• _Requirement_
Wherever the word "shoulder" turns up in a line of the entries, copy that line.

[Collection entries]
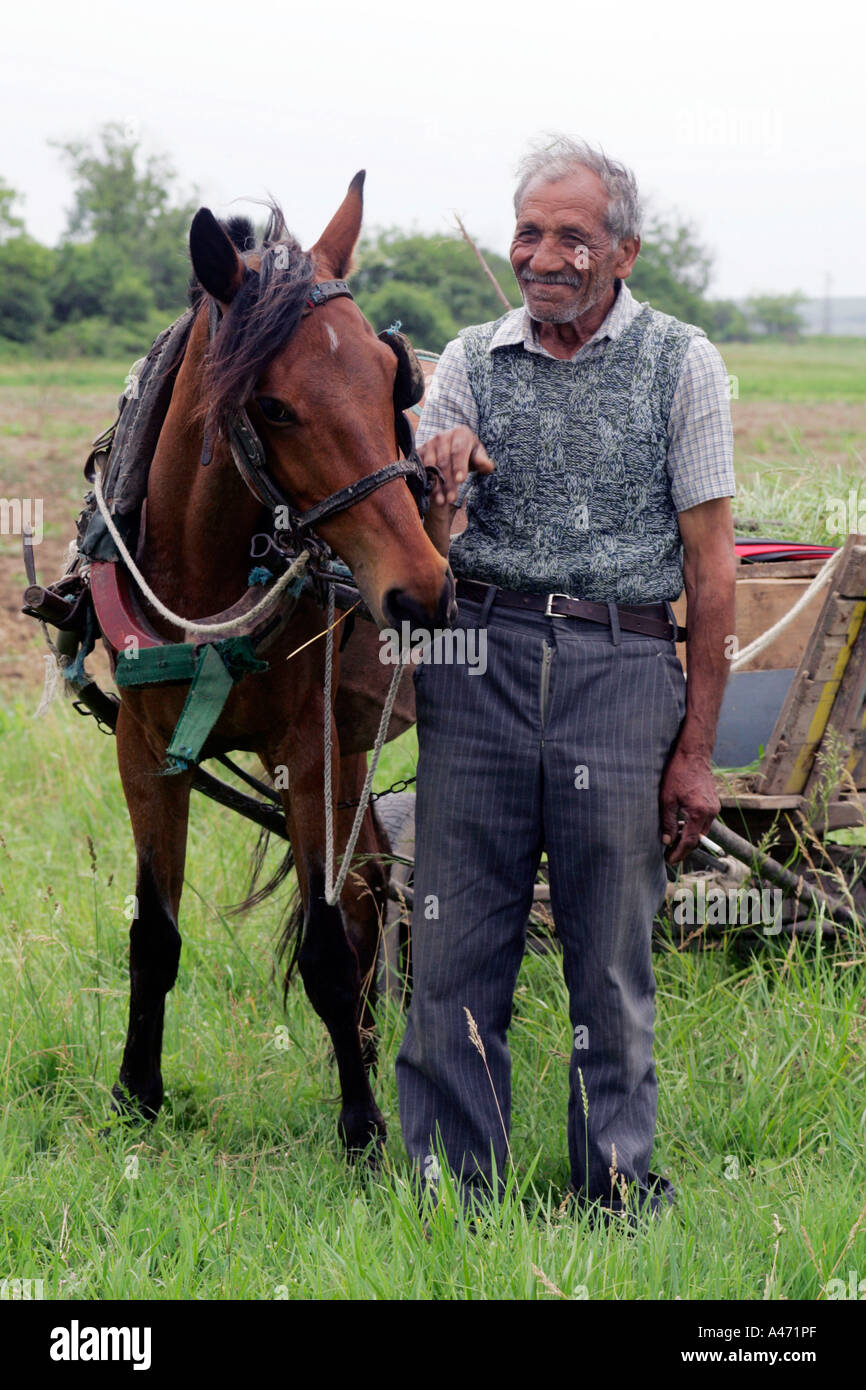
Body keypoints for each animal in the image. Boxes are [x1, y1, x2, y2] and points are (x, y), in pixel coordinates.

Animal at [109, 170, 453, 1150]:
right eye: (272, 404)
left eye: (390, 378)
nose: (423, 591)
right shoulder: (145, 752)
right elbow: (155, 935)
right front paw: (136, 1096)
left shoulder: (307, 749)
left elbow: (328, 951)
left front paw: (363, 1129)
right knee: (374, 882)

--

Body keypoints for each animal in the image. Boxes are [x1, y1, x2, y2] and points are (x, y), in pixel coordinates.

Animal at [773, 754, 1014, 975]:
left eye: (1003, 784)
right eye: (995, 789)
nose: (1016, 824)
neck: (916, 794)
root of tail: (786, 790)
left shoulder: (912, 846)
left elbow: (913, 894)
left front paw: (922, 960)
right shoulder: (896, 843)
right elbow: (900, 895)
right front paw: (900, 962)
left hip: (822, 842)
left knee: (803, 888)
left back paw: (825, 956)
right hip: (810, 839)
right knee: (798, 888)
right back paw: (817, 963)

==

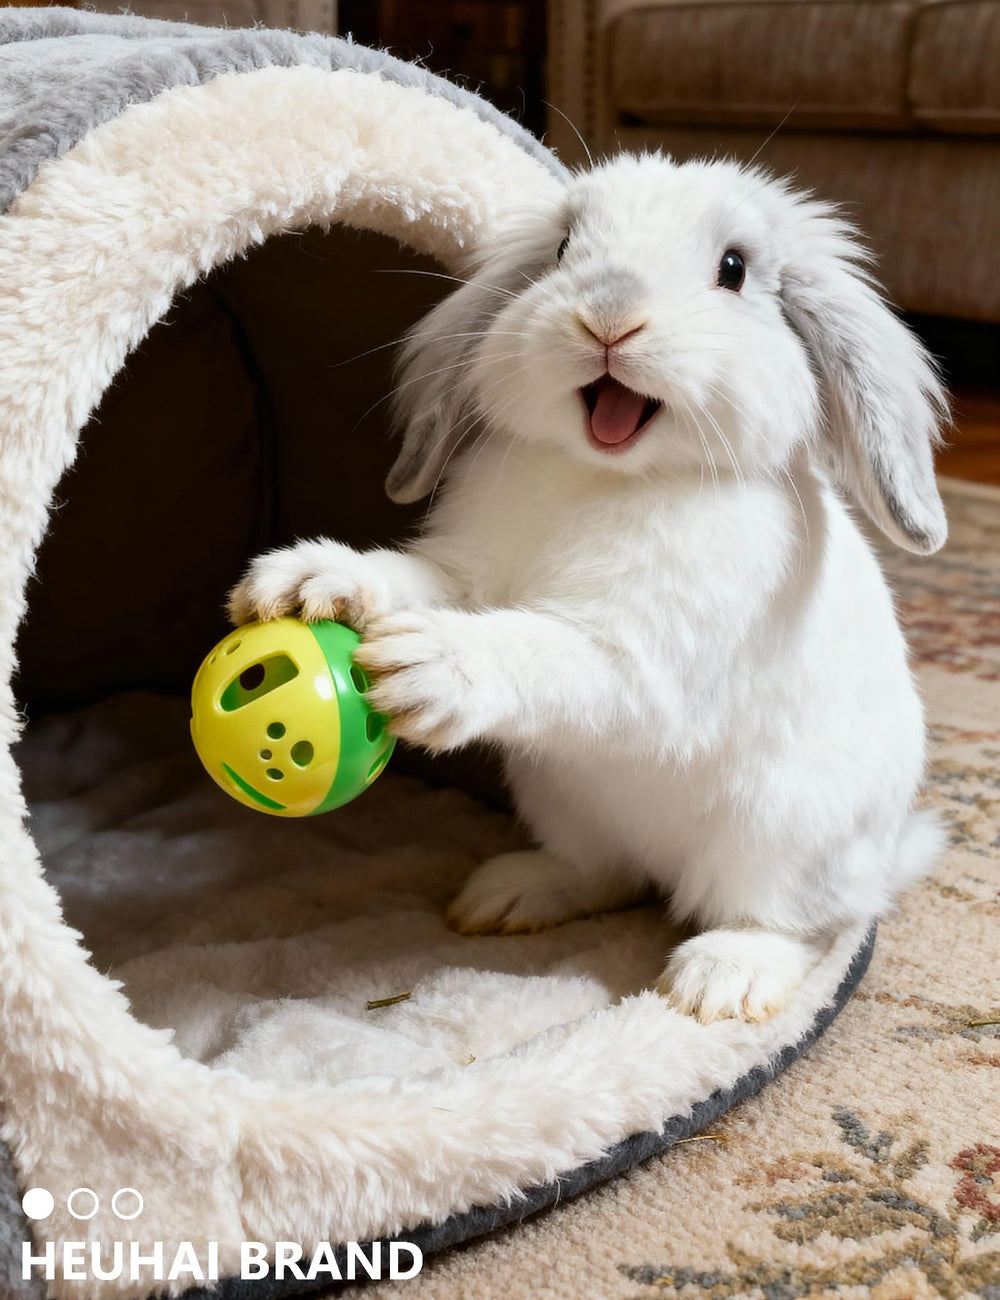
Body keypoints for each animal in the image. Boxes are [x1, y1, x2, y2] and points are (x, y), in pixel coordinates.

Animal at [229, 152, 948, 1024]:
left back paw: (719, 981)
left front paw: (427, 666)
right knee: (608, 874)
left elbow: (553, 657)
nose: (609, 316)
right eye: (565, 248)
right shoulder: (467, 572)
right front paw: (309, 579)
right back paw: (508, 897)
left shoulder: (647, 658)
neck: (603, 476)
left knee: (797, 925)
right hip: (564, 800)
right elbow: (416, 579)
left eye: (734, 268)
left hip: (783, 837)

• _Completed exercise_
right shoulder: (145, 752)
left shoulder: (307, 749)
left shoulder: (912, 846)
right shoulder: (896, 843)
right shoulder: (467, 572)
left shoulder: (647, 658)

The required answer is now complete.